Seeing David—willingly working, liking to help out—was such a poignant counterpoint to the life that she had had and the choices she had made.

After watching David struggle through her jungle of a lawn until he was wiping the sweat from his brow, Kayla took pity on him and went in and made lemonade. She had it done by the time the lawn mower shut off, and she called him up from the yard.

He eyed her offering with pretended suspicion.

“This looks suspiciously like pee, too. Is it the Dandelion ice cream reincarnated?”

“No, but what a great idea! Fresh squeezed lemonade at More-moo.”

“You need to let me do some homework before you go any further on the More-moo thing.”

She went still. Oh, it felt so good to have someone offering to do things for her! But it was a weakness to like it so much, a challenge to her vow to be totally independent.

“Duh-veed,” she said, her tone teasing, “I can do my own homework.”

He lifted an eyebrow and put down his lemonade in one manly gulp. He handed her the empty glass. “I have people who do nothing else all day long. You should let them have a look at it.”

To refuse would be churlish, pure stupid pride. “I’d have to pay,” she decided.

“At least that would be a better investment than the batch freezer.”

“The ice cream eruption was just a minor glitch,” she said. “I can fix it. I’ve been on the internet looking at that model. The snap-down lid is missing, that’s all.”

“It’s kind of putting the cart before the horse, getting that contraption before you know about the ice cream parlor.”

“It was a good deal!”

He rolled his eyes but took the glass from her. He casually wiped the sweat off his brow. She refilled the glass and he took a long, appreciative swig.

There was something about the scene that was so domestic and so normal that she wanted to just stay here, in this sunny moment, forever.

His phone buzzed and he took it out of his pocket, frowned, read a message and put it back. “Could I tap into your internet for a few minutes? A video is coming through that I’d like to look at on my laptop instead of my phone.”

“Of course.”

He went and retrieved his laptop from where it was now stored on her kitchen counter. He sat outside on one of her deck chairs. He looked uncharacteristically lost.

Kayla refilled his lemonade one more time. “I hope you don’t get a splinter,” she said when he thanked her and settled more deeply into the chair.

He looked like he hadn’t even heard her.

“Because, Duh-veed, it would be very embarrassing for you if I had to pull a sliver out of your derriere.”

“That would be awful,” he agreed, but absently.

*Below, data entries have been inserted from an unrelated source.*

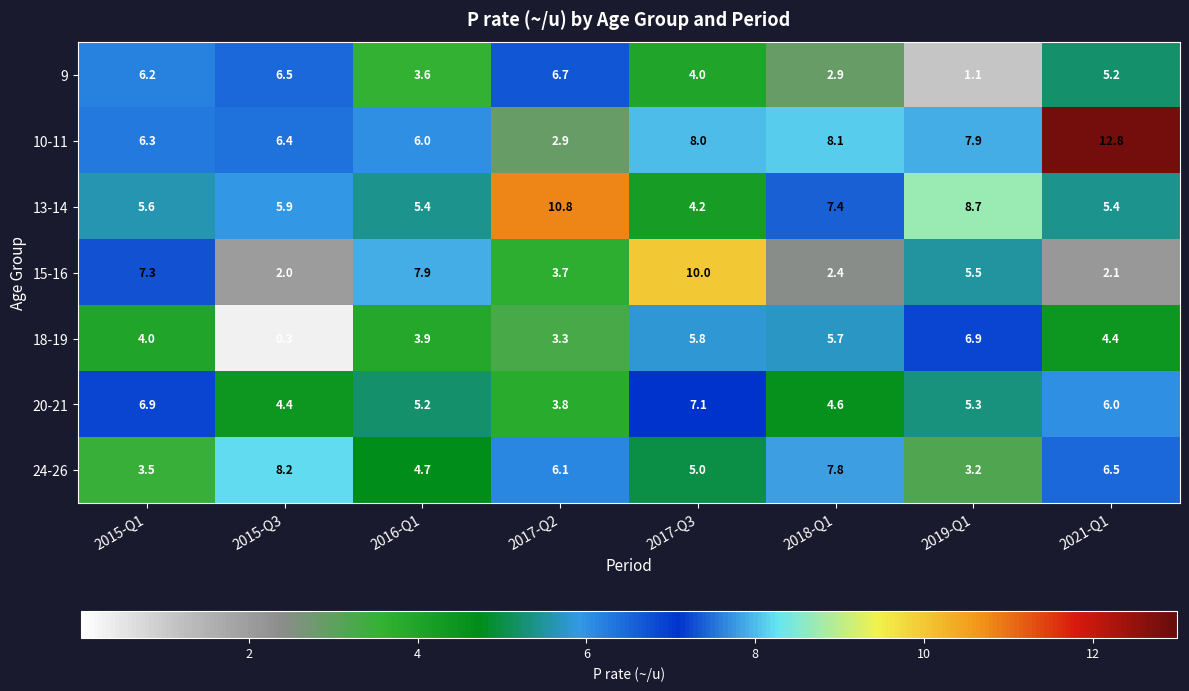

At 2015-Q3, list the series in order from largest to smallest.

24-26, 9, 10-11, 13-14, 20-21, 15-16, 18-19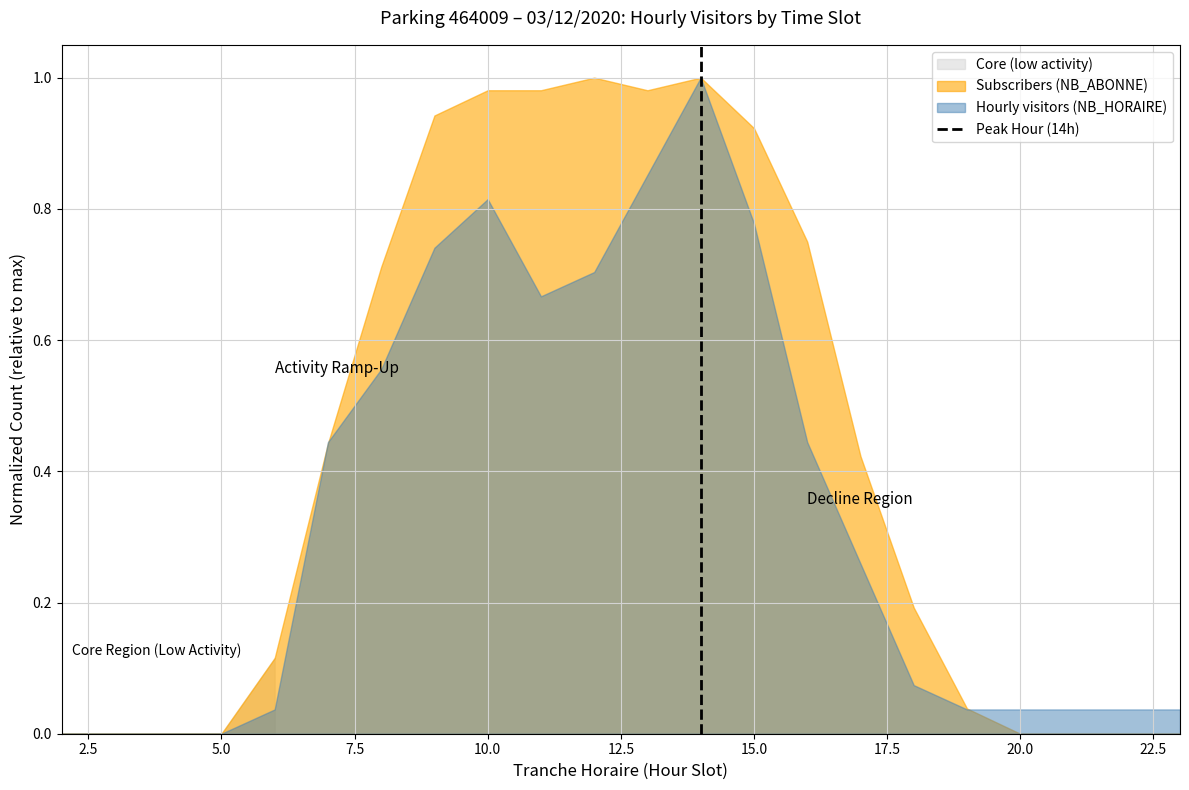

True or false: the data shows 1 at 2.5.

False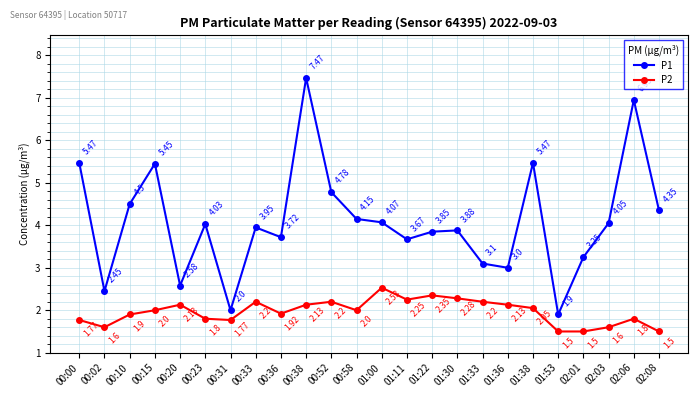

At which category does P2 reach its first local valley?

00:02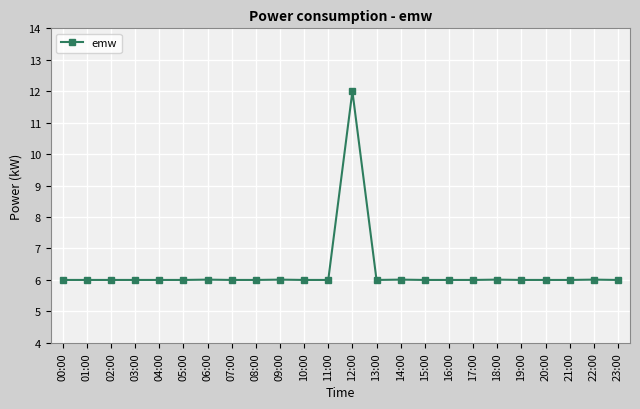

Is it true that the value at 21:00 is 8.2?

False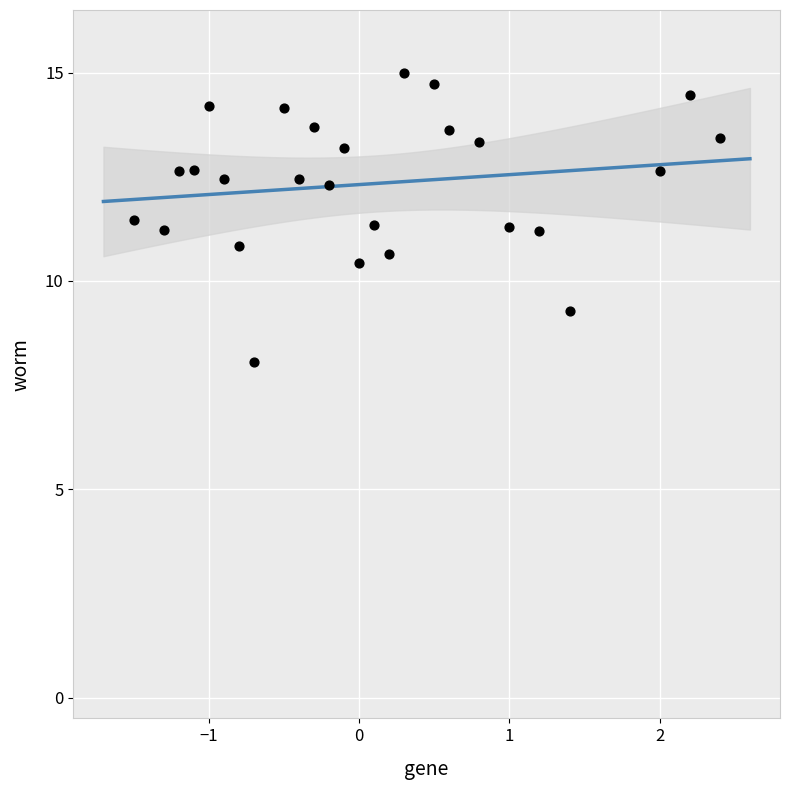

What is the range of Y values (max minus min)?

6.9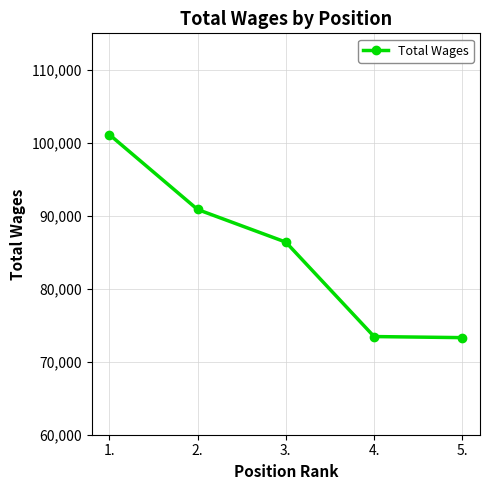

True or false: there are more than 2 points higher than both neighbors.

False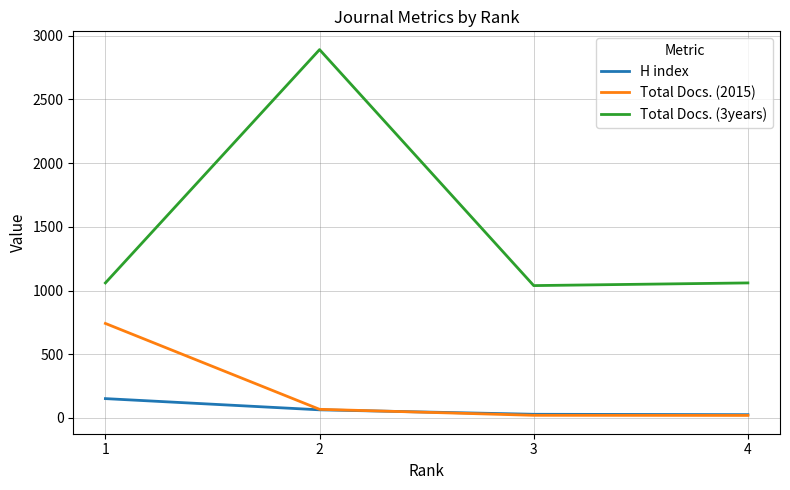

True or false: Total Docs. (3years) and H index cross at least once.

False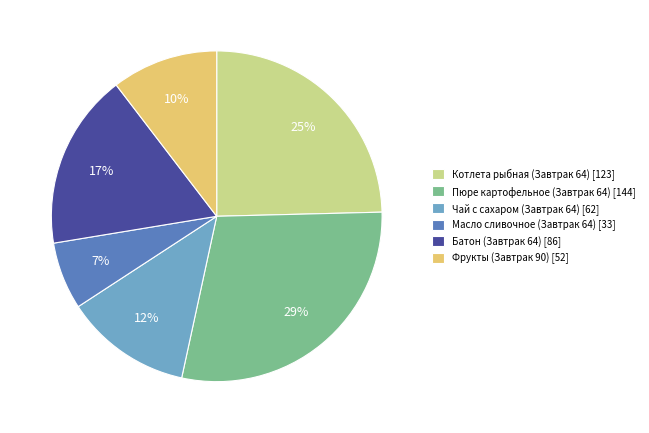

What is the smallest slice in the pie chart?

Масло сливочное (Завтрак 64)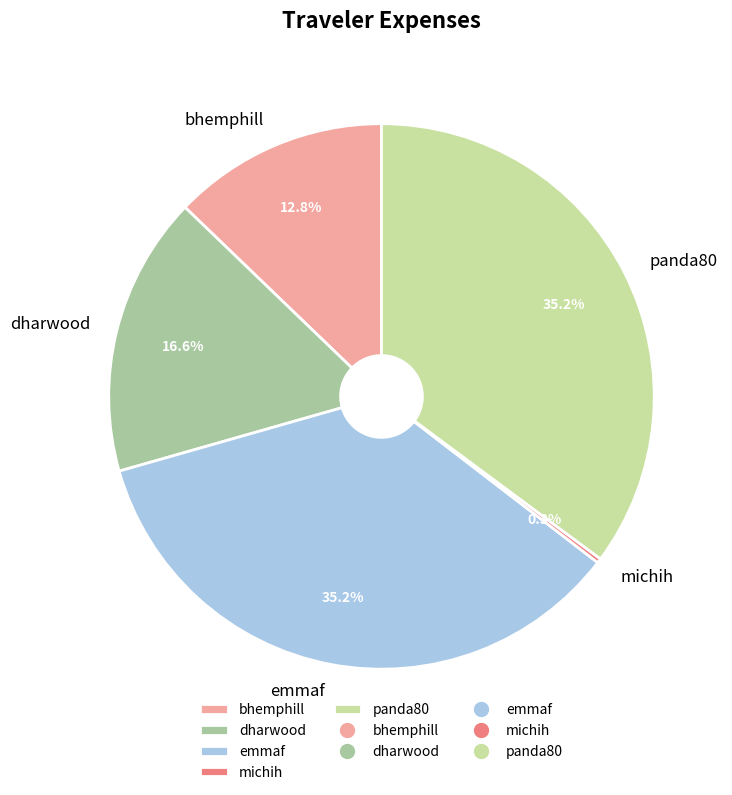

Which has a higher value, bhemphill or dharwood?

dharwood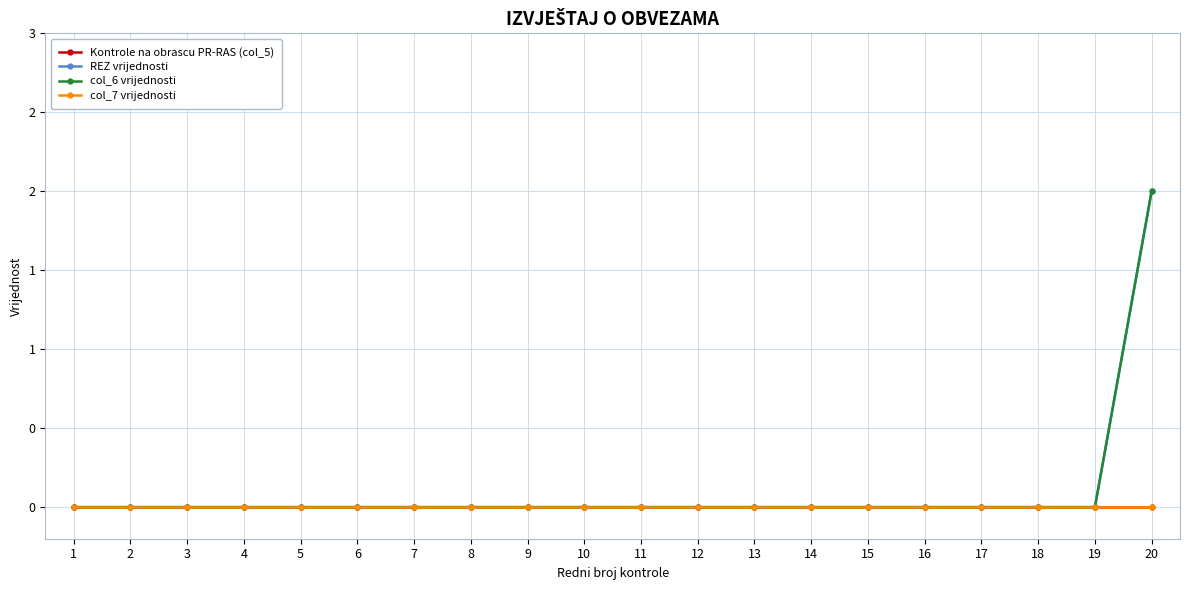

Is this an area chart (filled region under the line)?

No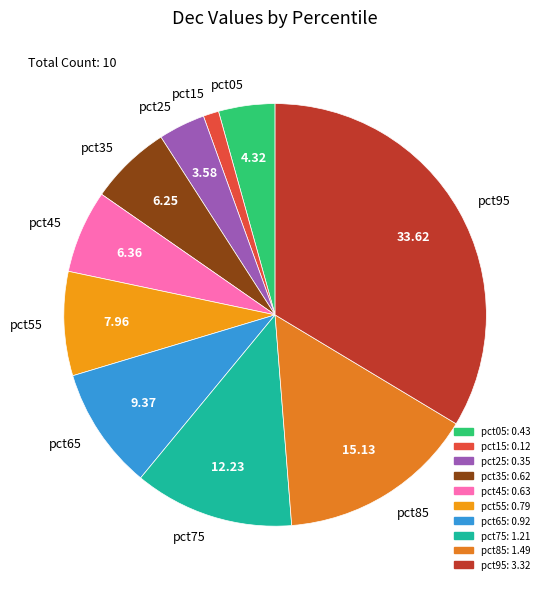

How many slices are in this pie chart?

10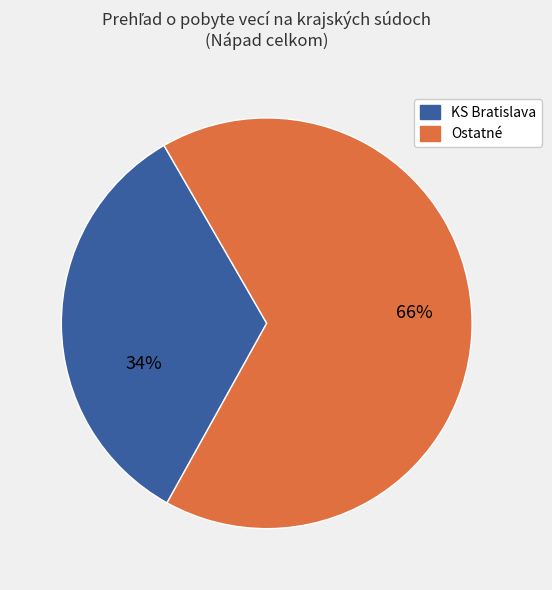

Is there any slice that represents more than half of the pie?

Yes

Suddenly, she was worried about him. He seemed oddly out of it since he had taken that phone call. Now he was scowling at his computer screen.

“Hey,” she said softly.

When he looked up he could not hide the stricken look on his face.

“David? What’s wrong?”

“Nothing.”

“That’s a bald-faced lie,” she said.

“You’ve got to quit calling me a liar,” he said, but even that was a lie, because while the words were light, his tone sounded as if his heart was breaking.

She had never known a stronger man than him. Not ever. And so it was devastating to watch him turn his computer to her so she could see what he was looking at.

The strongest man she knew put his head in his hands, and she thought he was going to weep.